1) Clone code and install minimal deps (CPU example)
```bash
git clone https://github.com/frotms/PaddleOCR2Pytorch.git
cd PaddleOCR2Pytorch
pip install -U torch opencv-python pillow pyyaml safetensors
```
2) Download weights and YAML (put in current folder)
```bash
# Weights (recommended)
curl -L -o ptocr_v5_server_det.safetensors "https://huggingface.co/JoyCN/PaddleOCR-Pytorch/resolve/main/ptocr_v5_server_det.safetensors?download=true"
curl -L -o ptocr_v5_server_rec.safetensors "https://huggingface.co/JoyCN/PaddleOCR-Pytorch/resolve/main/ptocr_v5_server_rec.safetensors?download=true"
# Configs (YAML)
curl -L -o PP-OCRv5_server_det.yml "https://huggingface.co/JoyCN/PaddleOCR-Pytorch/resolve/main/PP-OCRv5_server_det.yml?download=true"
curl -L -o PP-OCRv5_server_rec.yml "https://huggingface.co/JoyCN/PaddleOCR-Pytorch/resolve/main/PP-OCRv5_server_rec.yml?download=true"
```
3) Run end-to-end detection + recognition
```bash
python tools/infer/predict_system.py --use_gpu False --image_dir path/to/your_image.png --det_algorithm DB --det_yaml_path ./PP-OCRv5_server_det.yml --rec_yaml_path ./PP-OCRv5_server_rec.yml --det_model_path ./ptocr_v5_server_det.safetensors --rec_model_path ./ptocr_v5_server_rec.safetensors --rec_char_dict_path ./pytorchocr/utils/dict/ppocrv5_dict.txt --rec_algorithm SVTR --rec_image_shape "3,48,320" --draw_img_save_dir ./inference_results
```
- Set `--use_gpu True` if you have a CUDA-ready environment.
- `--rec_image_shape "3,48,320"` is important for PP-OCRv5 recognition.

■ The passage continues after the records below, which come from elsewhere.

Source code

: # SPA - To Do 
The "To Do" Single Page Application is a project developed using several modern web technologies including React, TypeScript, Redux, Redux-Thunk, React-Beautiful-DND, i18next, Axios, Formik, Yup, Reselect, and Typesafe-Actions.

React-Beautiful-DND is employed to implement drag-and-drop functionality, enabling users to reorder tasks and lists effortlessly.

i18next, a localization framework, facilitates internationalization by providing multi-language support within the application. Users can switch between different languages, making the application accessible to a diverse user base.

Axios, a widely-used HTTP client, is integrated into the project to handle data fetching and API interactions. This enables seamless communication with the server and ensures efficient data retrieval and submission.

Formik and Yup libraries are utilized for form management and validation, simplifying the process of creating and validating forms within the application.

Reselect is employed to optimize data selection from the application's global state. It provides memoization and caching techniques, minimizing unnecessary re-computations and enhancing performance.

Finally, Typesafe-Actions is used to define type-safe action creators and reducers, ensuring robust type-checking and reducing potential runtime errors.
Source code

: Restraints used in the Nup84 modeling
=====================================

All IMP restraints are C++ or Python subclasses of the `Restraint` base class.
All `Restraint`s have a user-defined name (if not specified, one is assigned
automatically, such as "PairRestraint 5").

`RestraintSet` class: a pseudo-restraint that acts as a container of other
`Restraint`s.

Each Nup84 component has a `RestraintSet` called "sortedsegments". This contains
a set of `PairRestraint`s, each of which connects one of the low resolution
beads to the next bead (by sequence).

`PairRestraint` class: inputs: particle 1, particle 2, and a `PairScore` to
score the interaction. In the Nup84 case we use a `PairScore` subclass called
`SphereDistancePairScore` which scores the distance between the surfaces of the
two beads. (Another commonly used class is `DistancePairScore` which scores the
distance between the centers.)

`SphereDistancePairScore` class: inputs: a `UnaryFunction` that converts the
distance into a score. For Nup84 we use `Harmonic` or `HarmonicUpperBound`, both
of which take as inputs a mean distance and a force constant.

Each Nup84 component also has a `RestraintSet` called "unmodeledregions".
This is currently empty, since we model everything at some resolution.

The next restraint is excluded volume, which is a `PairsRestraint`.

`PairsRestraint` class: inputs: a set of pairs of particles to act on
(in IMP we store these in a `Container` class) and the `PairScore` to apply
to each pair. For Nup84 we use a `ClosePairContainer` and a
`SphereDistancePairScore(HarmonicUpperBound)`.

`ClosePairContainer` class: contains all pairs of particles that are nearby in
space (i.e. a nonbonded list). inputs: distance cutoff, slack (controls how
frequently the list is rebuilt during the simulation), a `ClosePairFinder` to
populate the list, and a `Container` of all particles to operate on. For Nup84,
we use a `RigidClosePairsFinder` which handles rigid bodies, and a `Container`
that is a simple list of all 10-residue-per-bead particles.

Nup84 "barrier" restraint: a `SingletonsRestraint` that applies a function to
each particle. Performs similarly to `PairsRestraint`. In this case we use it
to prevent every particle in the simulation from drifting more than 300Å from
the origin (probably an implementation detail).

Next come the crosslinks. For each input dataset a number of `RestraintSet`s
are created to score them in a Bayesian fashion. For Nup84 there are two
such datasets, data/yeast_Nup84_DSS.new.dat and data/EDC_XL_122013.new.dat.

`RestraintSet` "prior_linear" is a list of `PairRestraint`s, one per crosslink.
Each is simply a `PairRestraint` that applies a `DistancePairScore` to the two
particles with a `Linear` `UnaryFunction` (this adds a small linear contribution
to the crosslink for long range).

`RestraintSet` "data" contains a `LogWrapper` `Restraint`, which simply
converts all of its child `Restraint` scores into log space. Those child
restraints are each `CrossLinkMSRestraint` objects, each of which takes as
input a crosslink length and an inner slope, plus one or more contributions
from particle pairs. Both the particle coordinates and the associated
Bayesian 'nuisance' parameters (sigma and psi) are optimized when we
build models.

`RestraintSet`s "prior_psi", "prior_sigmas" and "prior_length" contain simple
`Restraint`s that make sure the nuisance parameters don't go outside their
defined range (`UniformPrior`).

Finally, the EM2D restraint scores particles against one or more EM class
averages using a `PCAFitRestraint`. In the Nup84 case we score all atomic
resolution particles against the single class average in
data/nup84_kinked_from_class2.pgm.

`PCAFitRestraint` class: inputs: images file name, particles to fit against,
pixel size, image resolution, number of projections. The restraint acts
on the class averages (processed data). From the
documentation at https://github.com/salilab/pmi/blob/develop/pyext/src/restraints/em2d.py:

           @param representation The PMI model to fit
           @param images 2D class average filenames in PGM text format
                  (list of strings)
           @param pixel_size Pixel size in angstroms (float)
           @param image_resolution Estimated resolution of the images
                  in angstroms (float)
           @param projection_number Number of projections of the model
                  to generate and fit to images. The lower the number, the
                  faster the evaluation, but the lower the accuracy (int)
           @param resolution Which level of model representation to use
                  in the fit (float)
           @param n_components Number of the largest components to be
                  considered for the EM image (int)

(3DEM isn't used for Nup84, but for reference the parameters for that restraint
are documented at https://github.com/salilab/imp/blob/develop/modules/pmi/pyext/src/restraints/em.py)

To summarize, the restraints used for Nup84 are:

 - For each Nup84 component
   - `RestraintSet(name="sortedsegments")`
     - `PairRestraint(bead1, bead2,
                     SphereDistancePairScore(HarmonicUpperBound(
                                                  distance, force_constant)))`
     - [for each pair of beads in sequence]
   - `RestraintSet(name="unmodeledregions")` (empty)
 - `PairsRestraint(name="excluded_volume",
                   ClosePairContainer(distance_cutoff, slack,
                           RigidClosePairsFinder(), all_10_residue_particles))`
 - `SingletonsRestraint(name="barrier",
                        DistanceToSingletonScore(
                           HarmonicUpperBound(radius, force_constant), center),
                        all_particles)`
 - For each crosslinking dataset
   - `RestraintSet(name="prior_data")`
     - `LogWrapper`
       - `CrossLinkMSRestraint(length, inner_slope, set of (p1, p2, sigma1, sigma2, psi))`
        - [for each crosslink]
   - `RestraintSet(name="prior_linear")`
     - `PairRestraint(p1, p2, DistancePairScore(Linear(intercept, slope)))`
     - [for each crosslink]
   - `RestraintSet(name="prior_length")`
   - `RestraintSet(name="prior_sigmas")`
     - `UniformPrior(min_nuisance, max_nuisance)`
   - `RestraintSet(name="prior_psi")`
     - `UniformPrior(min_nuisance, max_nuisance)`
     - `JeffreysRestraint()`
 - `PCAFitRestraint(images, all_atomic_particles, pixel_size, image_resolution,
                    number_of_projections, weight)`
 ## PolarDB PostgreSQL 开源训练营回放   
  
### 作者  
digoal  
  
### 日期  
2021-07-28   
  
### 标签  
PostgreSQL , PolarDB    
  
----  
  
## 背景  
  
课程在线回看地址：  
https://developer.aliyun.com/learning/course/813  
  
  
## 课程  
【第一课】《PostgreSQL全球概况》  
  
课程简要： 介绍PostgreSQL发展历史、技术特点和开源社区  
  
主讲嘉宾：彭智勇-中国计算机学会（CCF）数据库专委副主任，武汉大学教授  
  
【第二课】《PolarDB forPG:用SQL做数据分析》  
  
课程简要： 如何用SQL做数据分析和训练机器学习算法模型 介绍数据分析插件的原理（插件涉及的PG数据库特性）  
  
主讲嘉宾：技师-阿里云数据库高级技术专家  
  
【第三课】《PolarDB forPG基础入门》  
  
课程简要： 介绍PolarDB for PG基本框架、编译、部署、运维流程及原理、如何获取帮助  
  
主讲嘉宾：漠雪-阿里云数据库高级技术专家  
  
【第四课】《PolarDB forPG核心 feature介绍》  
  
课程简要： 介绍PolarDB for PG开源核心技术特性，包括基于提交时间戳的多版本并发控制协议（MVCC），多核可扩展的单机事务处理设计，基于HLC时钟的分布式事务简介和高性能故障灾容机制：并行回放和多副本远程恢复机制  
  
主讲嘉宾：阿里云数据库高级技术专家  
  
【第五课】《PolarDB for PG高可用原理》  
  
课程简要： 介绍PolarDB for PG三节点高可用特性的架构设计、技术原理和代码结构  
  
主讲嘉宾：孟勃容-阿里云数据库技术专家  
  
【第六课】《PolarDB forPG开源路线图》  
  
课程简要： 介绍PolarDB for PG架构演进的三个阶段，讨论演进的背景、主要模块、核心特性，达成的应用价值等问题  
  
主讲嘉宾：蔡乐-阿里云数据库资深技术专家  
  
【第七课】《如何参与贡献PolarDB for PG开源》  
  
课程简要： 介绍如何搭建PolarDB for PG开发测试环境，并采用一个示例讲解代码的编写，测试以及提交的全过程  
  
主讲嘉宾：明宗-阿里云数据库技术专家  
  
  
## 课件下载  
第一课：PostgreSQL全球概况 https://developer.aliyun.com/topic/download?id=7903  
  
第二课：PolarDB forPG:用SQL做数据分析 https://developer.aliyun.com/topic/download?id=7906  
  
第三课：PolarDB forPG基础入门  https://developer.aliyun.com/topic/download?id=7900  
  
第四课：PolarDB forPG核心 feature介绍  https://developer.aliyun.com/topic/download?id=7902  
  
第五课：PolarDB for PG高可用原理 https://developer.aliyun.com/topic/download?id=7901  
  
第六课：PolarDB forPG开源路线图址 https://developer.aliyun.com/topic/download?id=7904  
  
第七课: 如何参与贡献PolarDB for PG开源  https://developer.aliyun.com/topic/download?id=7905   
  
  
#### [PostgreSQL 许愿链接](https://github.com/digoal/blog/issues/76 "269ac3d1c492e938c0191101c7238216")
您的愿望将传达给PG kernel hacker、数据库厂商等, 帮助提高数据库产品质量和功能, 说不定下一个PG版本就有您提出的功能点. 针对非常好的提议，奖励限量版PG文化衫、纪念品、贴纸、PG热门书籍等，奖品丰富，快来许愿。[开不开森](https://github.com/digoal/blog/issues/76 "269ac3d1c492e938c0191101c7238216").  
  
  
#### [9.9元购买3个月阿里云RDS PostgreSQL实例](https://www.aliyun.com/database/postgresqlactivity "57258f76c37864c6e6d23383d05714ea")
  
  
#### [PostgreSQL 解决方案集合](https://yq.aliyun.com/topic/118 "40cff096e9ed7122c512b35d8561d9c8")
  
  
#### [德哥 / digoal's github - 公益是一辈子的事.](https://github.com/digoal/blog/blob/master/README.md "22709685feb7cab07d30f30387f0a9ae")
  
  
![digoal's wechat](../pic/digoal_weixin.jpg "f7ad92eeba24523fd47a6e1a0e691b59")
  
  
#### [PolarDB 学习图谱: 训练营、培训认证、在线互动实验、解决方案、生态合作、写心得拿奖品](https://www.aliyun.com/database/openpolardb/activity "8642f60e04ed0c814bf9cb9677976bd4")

- Outputs: detection boxes, recognized text with scores, and a visualization image saved under `--draw_img_save_dir`.
## Notes
- Prefer the `huggingface_hub` API (`hf_hub_download`/`snapshot_download`) for reliable downloads and caching.
- If needed, install safetensors: `pip install safetensors`.
## Compatibility & Attribution
- Example inference uses the open-source PaddleOCR2Pytorch project (Apache-2.0): https://github.com/frotms/PaddleOCR2Pytorch.
- This repository is not affiliated with the PaddleOCR2Pytorch maintainers; please follow their license for code usage.
## License
- This repository (weights and model card) is released under Apache-2.0.
- The referenced PaddleOCR2Pytorch codebase is also Apache-2.0.
## Disclaimer
- Provided as-is, without warranties. Evaluate and validate for your use case.